- [TASK TO COMPLETE] Quote the lines from the beginning of the records through the line containing "Drivers, and Neighbors", including that line. Leave the pictures out of your answer.
[[ DATA RECORDS, beginning ]]
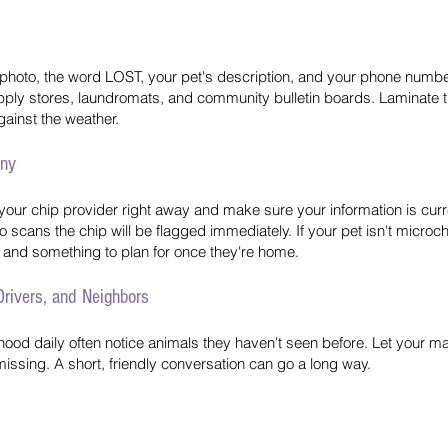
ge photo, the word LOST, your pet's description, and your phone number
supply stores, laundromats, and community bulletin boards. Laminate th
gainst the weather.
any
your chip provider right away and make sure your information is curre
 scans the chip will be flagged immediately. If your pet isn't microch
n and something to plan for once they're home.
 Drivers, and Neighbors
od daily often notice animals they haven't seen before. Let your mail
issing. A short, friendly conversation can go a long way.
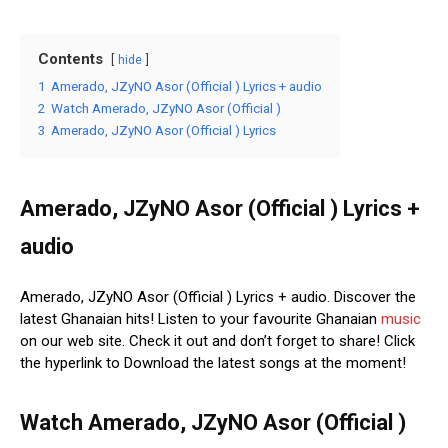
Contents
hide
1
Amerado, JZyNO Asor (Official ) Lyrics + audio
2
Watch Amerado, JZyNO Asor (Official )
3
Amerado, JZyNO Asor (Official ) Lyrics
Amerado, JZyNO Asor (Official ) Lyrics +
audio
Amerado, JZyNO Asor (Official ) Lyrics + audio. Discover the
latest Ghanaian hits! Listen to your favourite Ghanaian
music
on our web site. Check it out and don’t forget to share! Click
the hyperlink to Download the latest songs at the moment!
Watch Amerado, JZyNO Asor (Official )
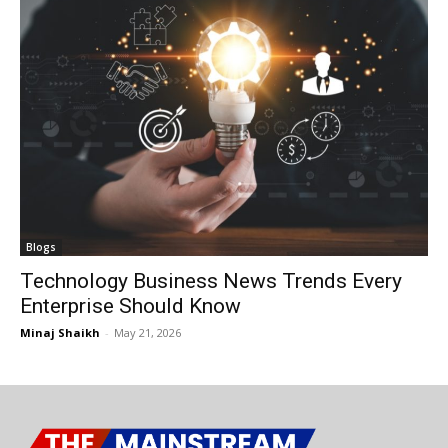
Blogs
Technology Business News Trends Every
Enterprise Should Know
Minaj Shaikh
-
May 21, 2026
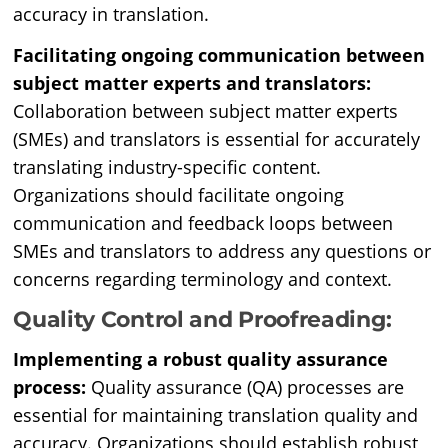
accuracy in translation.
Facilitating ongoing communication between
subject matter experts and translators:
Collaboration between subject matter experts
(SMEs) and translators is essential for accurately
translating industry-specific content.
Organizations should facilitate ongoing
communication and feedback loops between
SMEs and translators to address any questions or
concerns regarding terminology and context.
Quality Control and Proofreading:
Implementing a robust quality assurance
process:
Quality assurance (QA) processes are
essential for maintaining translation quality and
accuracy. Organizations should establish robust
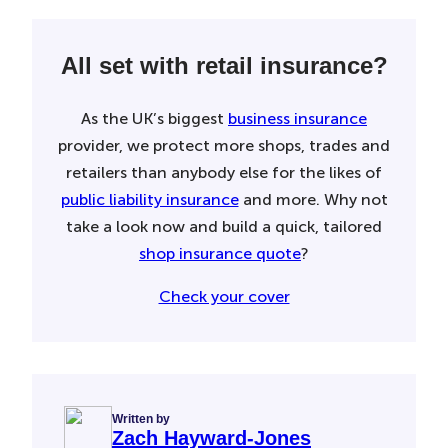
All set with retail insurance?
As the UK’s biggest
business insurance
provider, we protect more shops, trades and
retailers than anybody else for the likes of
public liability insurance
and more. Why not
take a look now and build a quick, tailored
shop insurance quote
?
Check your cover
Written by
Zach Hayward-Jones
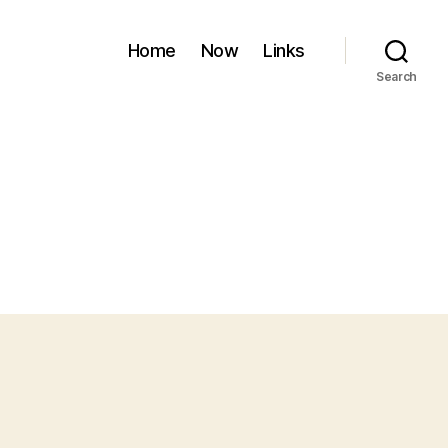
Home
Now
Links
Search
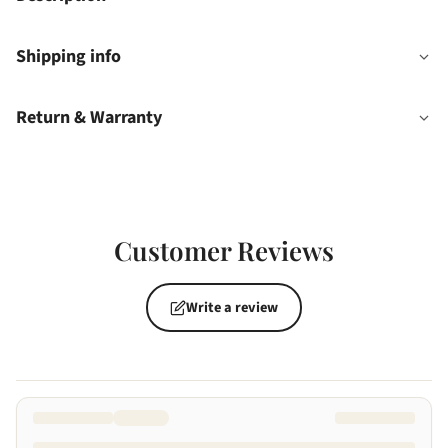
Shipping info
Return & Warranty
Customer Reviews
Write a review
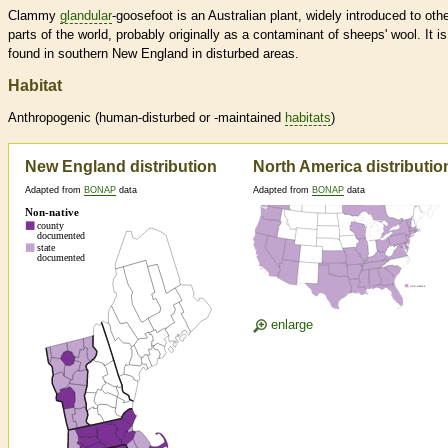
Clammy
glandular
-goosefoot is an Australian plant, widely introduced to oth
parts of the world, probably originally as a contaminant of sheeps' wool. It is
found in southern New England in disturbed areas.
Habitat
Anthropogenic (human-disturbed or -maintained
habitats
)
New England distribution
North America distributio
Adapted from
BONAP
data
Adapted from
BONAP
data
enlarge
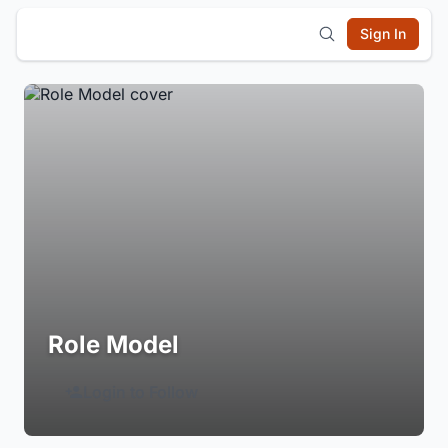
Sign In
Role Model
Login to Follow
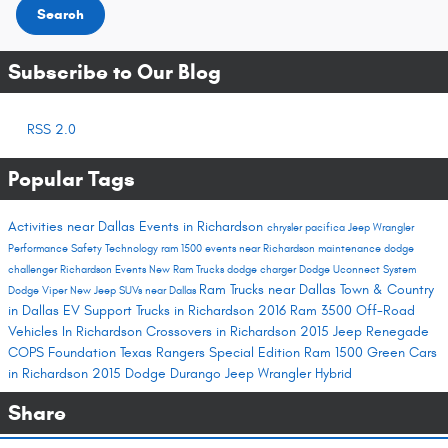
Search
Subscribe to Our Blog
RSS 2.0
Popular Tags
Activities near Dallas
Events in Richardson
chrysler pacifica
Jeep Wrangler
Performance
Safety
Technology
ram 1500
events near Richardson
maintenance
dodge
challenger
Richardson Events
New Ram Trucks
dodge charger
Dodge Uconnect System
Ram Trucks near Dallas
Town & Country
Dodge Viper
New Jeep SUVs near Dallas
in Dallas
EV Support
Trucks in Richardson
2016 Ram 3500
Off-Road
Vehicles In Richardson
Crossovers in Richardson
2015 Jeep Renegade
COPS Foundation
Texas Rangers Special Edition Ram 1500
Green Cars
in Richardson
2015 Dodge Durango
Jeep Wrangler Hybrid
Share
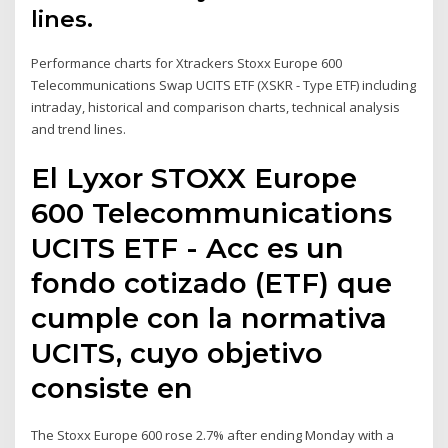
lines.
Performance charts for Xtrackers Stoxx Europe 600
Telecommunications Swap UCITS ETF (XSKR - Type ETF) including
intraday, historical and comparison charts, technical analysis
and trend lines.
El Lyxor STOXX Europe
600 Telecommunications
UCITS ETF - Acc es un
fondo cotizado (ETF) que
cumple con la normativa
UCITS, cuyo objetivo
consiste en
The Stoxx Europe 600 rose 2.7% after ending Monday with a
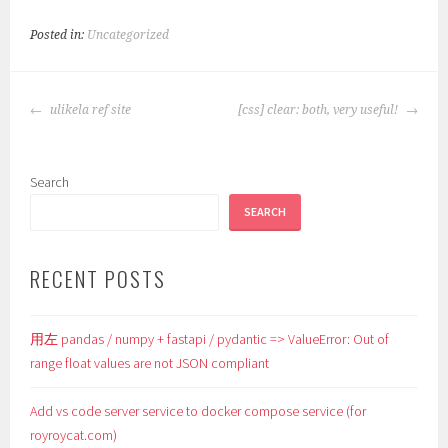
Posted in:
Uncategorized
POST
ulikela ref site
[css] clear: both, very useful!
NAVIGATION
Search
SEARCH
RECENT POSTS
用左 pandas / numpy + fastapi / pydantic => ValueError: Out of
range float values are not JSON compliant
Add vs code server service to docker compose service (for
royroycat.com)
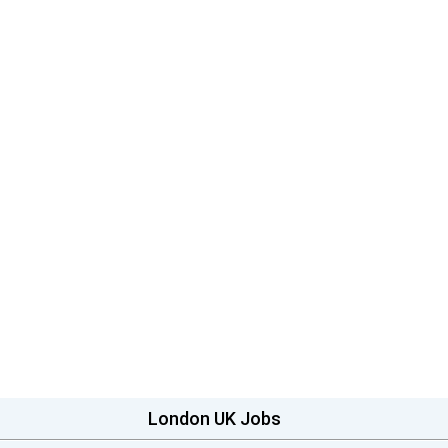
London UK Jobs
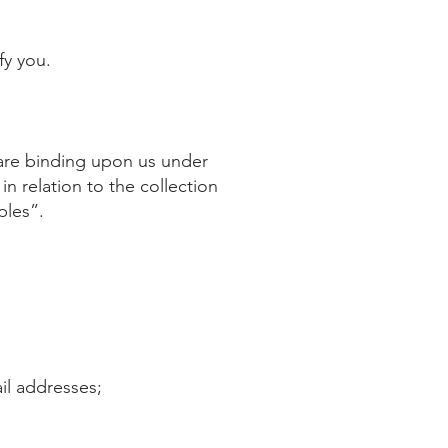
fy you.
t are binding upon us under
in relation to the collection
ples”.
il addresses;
[[ DATA RECORDS, end ]]
- [EXERCISE RESPONSE]
ge photo, the word LOST, your pet's description, and your phone number
supply stores, laundromats, and community bulletin boards. Laminate th
gainst the weather.
any
your chip provider right away and make sure your information is curre
 scans the chip will be flagged immediately. If your pet isn't microch
n and something to plan for once they're home.
 Drivers, and Neighbors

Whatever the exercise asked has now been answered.